Selected text: Begin

As travel slowly begins to recover and faraway destinations beckon, it is a good time for Canadians to look at which rewards programs offer the greatest perks, upgrades and benefits in exchange for their loyalty. In the last year, many of the largest programs – from Aeroplan to Air Miles – have made changes that promise more flexible options and valuable redemptions. The key, of course, is determining exactly how much it will cost to reap these greater rewards. “Whenever a loyalty program says we’re offering more options for consumers, it generally means it’s going to cost you more,” says Ricky Zhang, founder of Vancouver-based travel rewards website Prince of Travel. “The trick is finding the sweet spots.”

To make it easier to understand where these “sweet spots” are, The Globe and Mail asked travel experts to weigh in on some of the most popular loyalty programs so Canadians can choose the ones best-suited for their short- and long-term travel goals.

Airline and hotel loyalty programs


Aeroplan has approximately five million members. It went through massive change last year and is now fully owned by Air Canada, which means you can use your points to go almost anywhere in the world. Zhang recommends using Aeroplan points only for flights, ideally to fund once-in-a-lifetime trips. “Every seat is now available on Air Canada, including business-class flights, which is much better value than paying cash.” There are two other significant changes: There are no longer cash surcharges when booking flights, and Aeroplan now lets you book a stopover in your rewards itinerary, notes Eric Rosen, director of content for the U.S.-based website The Points Guy. “That means you can add another destination for an extra 5,000 points without having to book a whole other ticket,” he says.

Selected text: End

__Exercise a__: Please rewrite the records with "top-left origin" renamed to "upper-left origin" and everything else left as it is, omitting the pictures.

Dataset extract: Begin

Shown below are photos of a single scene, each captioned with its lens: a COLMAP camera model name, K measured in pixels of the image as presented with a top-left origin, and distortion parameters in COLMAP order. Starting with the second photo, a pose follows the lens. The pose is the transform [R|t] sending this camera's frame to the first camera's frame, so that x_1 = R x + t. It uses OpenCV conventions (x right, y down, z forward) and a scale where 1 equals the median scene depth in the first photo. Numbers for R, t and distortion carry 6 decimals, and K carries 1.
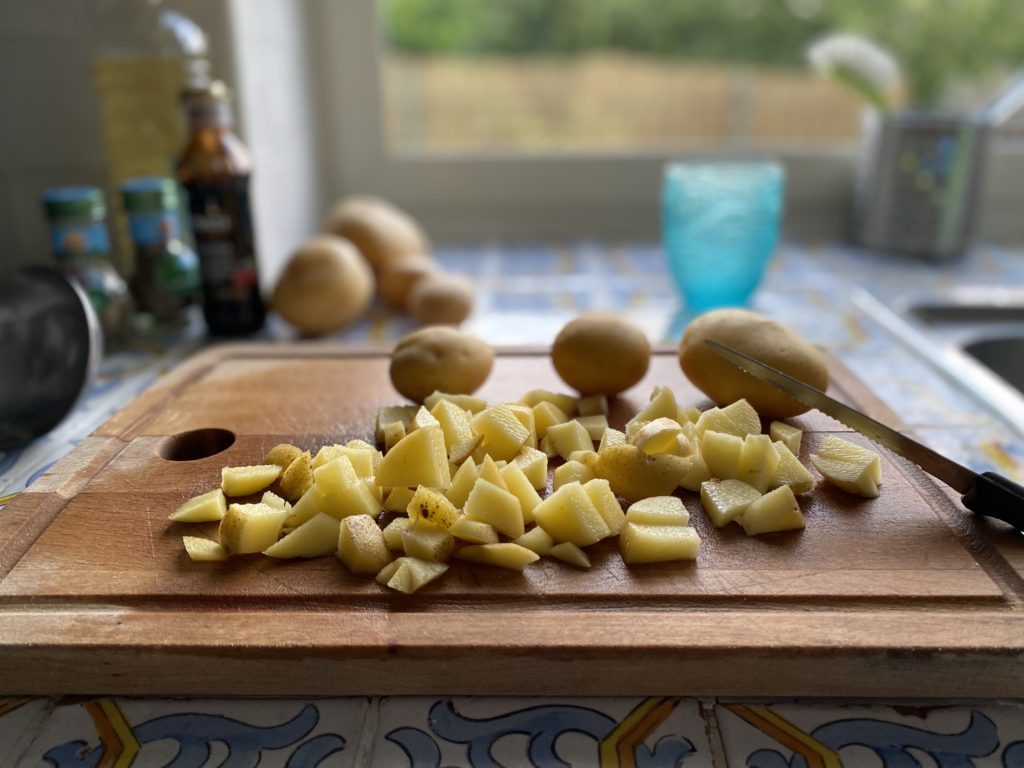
lens RADIAL K [[796.1, 0, 512.0], [0, 796.1, 384.0], [0, 0, 1]] dist [0.005416, -0.002014]
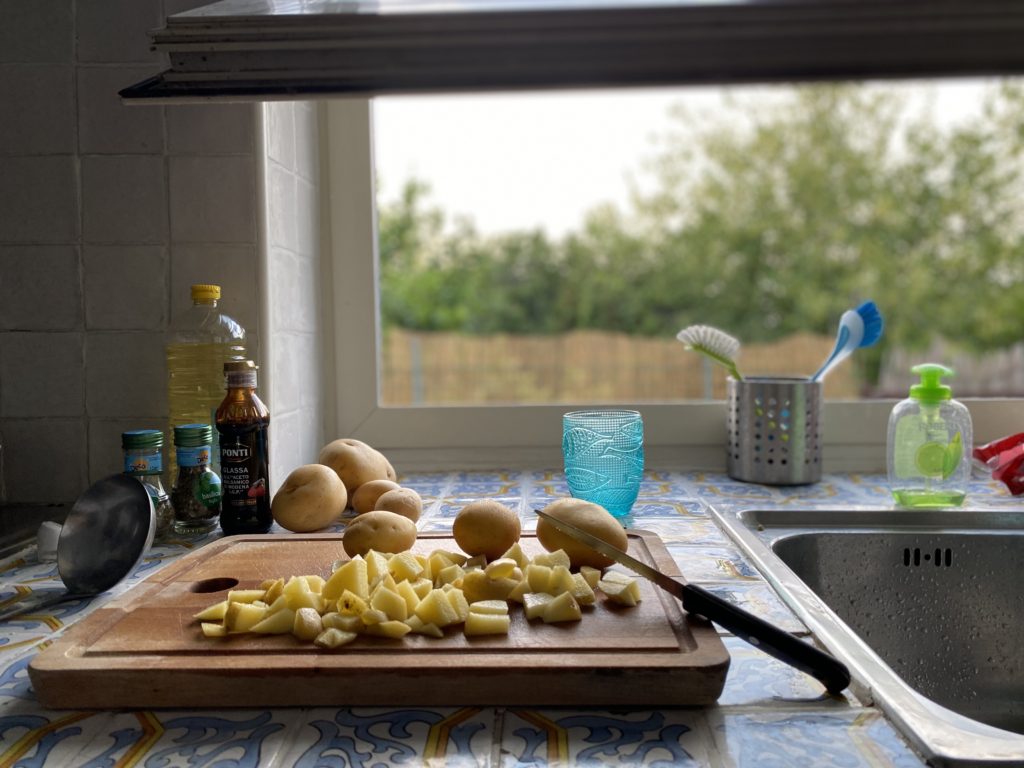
lens RADIAL K [[796.1, 0, 512.0], [0, 796.1, 384.0], [0, 0, 1]] dist [0.005416, -0.002014]
pose [[0.999836, -0.003541, -0.017737, 0.258921], [-0.002168, 0.950126, -0.311859, 0.233129], [0.017956, 0.311847, 0.949963, -0.704693]]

Dataset extract: End

__Exercise b__: List every loyalty program, airline, newspaper and website that the travel rewards text names.

__Exercise response a__:
Shown below are photos of a single scene, each captioned with its lens: a COLMAP camera model name, K measured in pixels of the image as presented with a upper-left origin, and distortion parameters in COLMAP order. Starting with the second photo, a pose follows the lens. The pose is the transform [R|t] sending this camera's frame to the first camera's frame, so that x_1 = R x + t. It uses OpenCV conventions (x right, y down, z forward) and a scale where 1 equals the median scene depth in the first photo. Numbers for R, t and distortion carry 6 decimals, and K carries 1.
lens RADIAL K [[796.1, 0, 512.0], [0, 796.1, 384.0], [0, 0, 1]] dist [0.005416, -0.002014]
lens RADIAL K [[796.1, 0, 512.0], [0, 796.1, 384.0], [0, 0, 1]] dist [0.005416, -0.002014]
pose [[0.999836, -0.003541, -0.017737, 0.258921], [-0.002168, 0.950126, -0.311859, 0.233129], [0.017956, 0.311847, 0.949963, -0.704693]]

__Exercise response b__:
Aeroplan
Air Miles
Air Canada
The Globe and Mail
Prince of Travel
The Points Guy